Minke Whale is consumed by the bucket load in Iceland, but it has never been considered endangered. Whale meat can both be eaten raw or cooked. Whale meat is red meat, similar to a beef steak, but softer and leaner – and often described as a cross between beef and tuna! You can find whale pieces as street food in the form of sushi, and even whale kebabs!

Laufabrot is a traditional kind of Icelandic bread originating from the northern but now eaten throughout the country. It is a round, very thin flat cakes with a diameter of about 6 inches, decorated with leaf-like, geometric patterns and fried briefly in hot fat or oil.

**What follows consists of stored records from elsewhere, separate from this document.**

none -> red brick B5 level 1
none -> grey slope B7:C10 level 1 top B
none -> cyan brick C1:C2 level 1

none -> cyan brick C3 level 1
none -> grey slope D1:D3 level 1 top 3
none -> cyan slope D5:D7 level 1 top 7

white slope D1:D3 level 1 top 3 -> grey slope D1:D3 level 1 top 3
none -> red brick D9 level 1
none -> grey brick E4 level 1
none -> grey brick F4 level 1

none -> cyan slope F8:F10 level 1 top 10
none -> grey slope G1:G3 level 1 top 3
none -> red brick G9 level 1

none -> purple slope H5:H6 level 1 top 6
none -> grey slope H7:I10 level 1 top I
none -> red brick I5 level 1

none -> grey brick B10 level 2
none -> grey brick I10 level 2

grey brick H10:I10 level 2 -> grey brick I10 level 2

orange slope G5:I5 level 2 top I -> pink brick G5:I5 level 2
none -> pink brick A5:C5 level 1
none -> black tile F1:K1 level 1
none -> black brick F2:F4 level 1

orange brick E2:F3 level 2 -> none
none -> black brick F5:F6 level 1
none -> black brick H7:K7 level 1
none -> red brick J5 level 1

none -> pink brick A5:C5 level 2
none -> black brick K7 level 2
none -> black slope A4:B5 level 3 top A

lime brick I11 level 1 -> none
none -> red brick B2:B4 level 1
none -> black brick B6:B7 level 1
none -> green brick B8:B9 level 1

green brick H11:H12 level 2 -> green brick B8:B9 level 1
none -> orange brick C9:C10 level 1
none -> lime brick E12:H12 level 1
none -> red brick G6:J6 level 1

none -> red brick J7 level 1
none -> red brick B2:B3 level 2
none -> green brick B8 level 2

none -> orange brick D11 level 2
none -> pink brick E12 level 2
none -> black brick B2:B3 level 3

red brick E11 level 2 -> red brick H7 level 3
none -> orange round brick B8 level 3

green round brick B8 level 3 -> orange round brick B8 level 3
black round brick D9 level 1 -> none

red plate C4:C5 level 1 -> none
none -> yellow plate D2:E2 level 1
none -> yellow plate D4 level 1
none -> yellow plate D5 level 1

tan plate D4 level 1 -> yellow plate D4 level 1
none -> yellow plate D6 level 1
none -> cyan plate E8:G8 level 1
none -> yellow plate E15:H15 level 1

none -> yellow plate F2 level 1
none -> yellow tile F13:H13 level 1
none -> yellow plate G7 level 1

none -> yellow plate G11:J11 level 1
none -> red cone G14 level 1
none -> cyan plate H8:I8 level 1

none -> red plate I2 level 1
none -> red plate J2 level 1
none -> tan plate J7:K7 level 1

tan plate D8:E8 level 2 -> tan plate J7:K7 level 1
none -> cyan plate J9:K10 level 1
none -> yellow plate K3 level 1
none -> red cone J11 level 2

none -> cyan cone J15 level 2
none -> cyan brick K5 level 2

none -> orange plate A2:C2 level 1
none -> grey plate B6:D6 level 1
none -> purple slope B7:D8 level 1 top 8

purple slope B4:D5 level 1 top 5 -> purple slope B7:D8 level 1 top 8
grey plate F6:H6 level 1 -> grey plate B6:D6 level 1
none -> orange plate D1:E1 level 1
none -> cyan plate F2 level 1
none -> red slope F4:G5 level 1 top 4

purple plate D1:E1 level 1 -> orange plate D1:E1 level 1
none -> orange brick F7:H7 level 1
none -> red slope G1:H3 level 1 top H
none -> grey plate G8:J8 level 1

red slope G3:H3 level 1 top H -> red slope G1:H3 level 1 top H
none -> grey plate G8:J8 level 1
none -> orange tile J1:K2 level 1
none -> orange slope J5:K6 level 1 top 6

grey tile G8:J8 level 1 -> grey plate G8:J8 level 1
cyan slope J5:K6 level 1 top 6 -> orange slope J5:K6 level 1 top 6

Laufabrauð can be bought in bakeries or made at home, but for tourists to Iceland, it is best served fresh from the street vendors!

Fiskisuppe
Skyr
Gellur (otherwise known as Cod’s Tongues)

Fiskisupa, when fresh off the stove, can be a godsend during those sub-zero Icelandic winters summers. This fish soup is most commonly cream-based and tastes delicious when sprinkled with small herbs and vegetables. You just have to enjoy Fiskisupa with some Laufabrot!

Gellur is another disgusting – yet quite popular – street food from Iceland, and is basically the muscle tendons from behind Cod tongues. They are fleshy, white, and very, very slimy. As street food, you can find Gellur in fishmongers used to have them, although they are not common. Gellur reminds me of Jellied Eels from British street food.

Skyr is an Icelandic cultured dairy product with the consistency of strained yogurt but has a much milder flavour. It is technically classified as cheese, although widely regarded as yogurt. Skyr has a slightly sour dairy flavour, with a hint of residual sweetness. It is traditionally served cold with milk and a topping of sugar.

Pylsur

Pylsur Ein med ollu Hotdog is my wildcard for the best street food in Iceland. It comes from a hotdog stand in Reykjavik (Baejarins Beztu) and is very famous as even ex-president Bill Clinton bought a snack here a few years ago during a visit to the city. If you want to go the whole hog and order a “traditional Icelandic hotdog” then you need to ask for “everything”: fried and raw onions, ketchup, sweet mustard, and whatever else on offer. Baejarins Beztu is very famous and popular so expect to wait in line for your dog. If you aren’t visiting Reykjavik and are stuck in other parts of the country, well…you’ll have to make do with sheep’s testicles and fermented shark!